Devenues ces dernières années un acteur incontournable dans le cursus des élèves, les écoles agréées des cours supplémentaires, ont également lancé leur année scolaire.
Depuis la fin août, ces écoles ont ouvert leurs portes aux élèves tous paliers confondus, afin d’entamer la préparation de l’année scolaire, en suivant le programme du ministère de tutelle.
Pour les cours de soutien, avec une moyenne de 3.000 DA la matière, ces écoles sont très sollicitées, en témoigne le nombre des élèves constatés devant l’une de ces écoles à Gambetta.
A l’occasion de cette rentrée scolaire, ces écoles ont redoublé d’efforts et d’annonces publicitaires murales et sur les réseaux sociaux.
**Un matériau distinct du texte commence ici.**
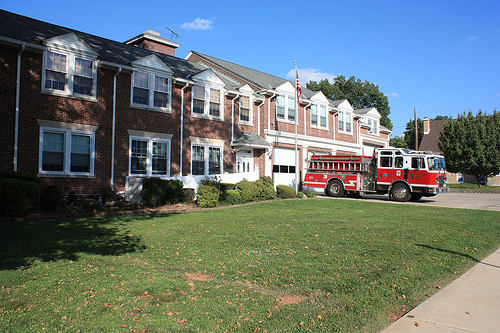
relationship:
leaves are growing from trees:
[444, 110, 499, 180] [411, 111, 483, 184]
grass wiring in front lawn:
[183, 214, 473, 266] [1, 192, 456, 316]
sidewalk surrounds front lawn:
[418, 287, 483, 322] [1, 192, 456, 316]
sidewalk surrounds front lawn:
[379, 180, 500, 331] [1, 192, 456, 316]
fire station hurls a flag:
[0, 5, 397, 219] [291, 60, 303, 109]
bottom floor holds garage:
[8, 142, 442, 197] [268, 145, 303, 195]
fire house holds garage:
[2, 0, 394, 195] [307, 145, 327, 168]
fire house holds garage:
[2, 0, 394, 195] [334, 146, 363, 159]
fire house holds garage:
[2, 0, 394, 195] [363, 139, 392, 160]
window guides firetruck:
[287, 164, 296, 173] [303, 147, 453, 199]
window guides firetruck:
[278, 164, 288, 174] [303, 147, 453, 199]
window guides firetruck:
[270, 163, 280, 171] [303, 147, 453, 199]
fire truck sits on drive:
[302, 148, 446, 200] [308, 188, 484, 208]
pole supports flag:
[269, 61, 350, 202] [286, 56, 309, 106]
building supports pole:
[46, 26, 491, 237] [269, 61, 350, 202]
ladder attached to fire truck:
[309, 146, 381, 183] [305, 153, 450, 195]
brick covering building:
[33, 97, 65, 120] [5, 14, 425, 205]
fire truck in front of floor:
[302, 150, 462, 200] [366, 133, 429, 160]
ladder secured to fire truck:
[308, 159, 367, 171] [300, 148, 453, 200]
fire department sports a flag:
[9, 2, 462, 284] [289, 60, 305, 102]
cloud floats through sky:
[180, 16, 218, 36] [172, 8, 445, 68]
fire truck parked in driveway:
[302, 148, 446, 200] [315, 192, 499, 217]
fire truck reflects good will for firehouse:
[302, 148, 446, 200] [2, 10, 405, 197]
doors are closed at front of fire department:
[224, 145, 271, 182] [6, 10, 434, 303]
Il faut dire que les prix proposés visent une certaine catégorie de la société, dont les parents peuvent subvenir à ce budget.
Par ailleurs, les écoles privées se sont préparées pour la rentrée scolaire depuis la fin de la précédente, certaines écoles ont affiché complet au mois de mars. Les prix sont de 18 à 35 millions cts par an.
Ce créneau a été autorisé pour la première fois en mars 2004, depuis, le nombre de ces écoles privées a connu une hausse atteignant une trentaine d’établissements agréés par l’Etat.
Même les résultats des études surtout lors des examens de fin d’année (BAC et BEM) qui n’étaient pas prometteurs, se sont améliorés avec le temps.
Selon des observateurs, les responsables de ces écoles se sont penchés vers les enseignants en retraite, qui sont nettement mieux expérimentés que la nouvelle génération d’enseignants, ce qui s’est reflété sur le rendement et les résultats des élèves à la fin de l’année.
Cela n’empêche que dans certaines matières, les écoles privées optent, pour des raisons purement économiques, pour de jeunes enseignants fraîchement diplômés de l’université. Ces derniers ne détiennent aucune expérience professionnelle, ni de background pédagogique à même de pouvoir inculquer les connaissances aux élèves d’une meilleure manière que celle qui se fait dans les écoles publiques.
Une situation qui a donné des ailes aux propriétaires de ces établissements qui imposent désormais des prix exorbitants en constatant l’affluence des parents qui viennent inscrire leurs protégés.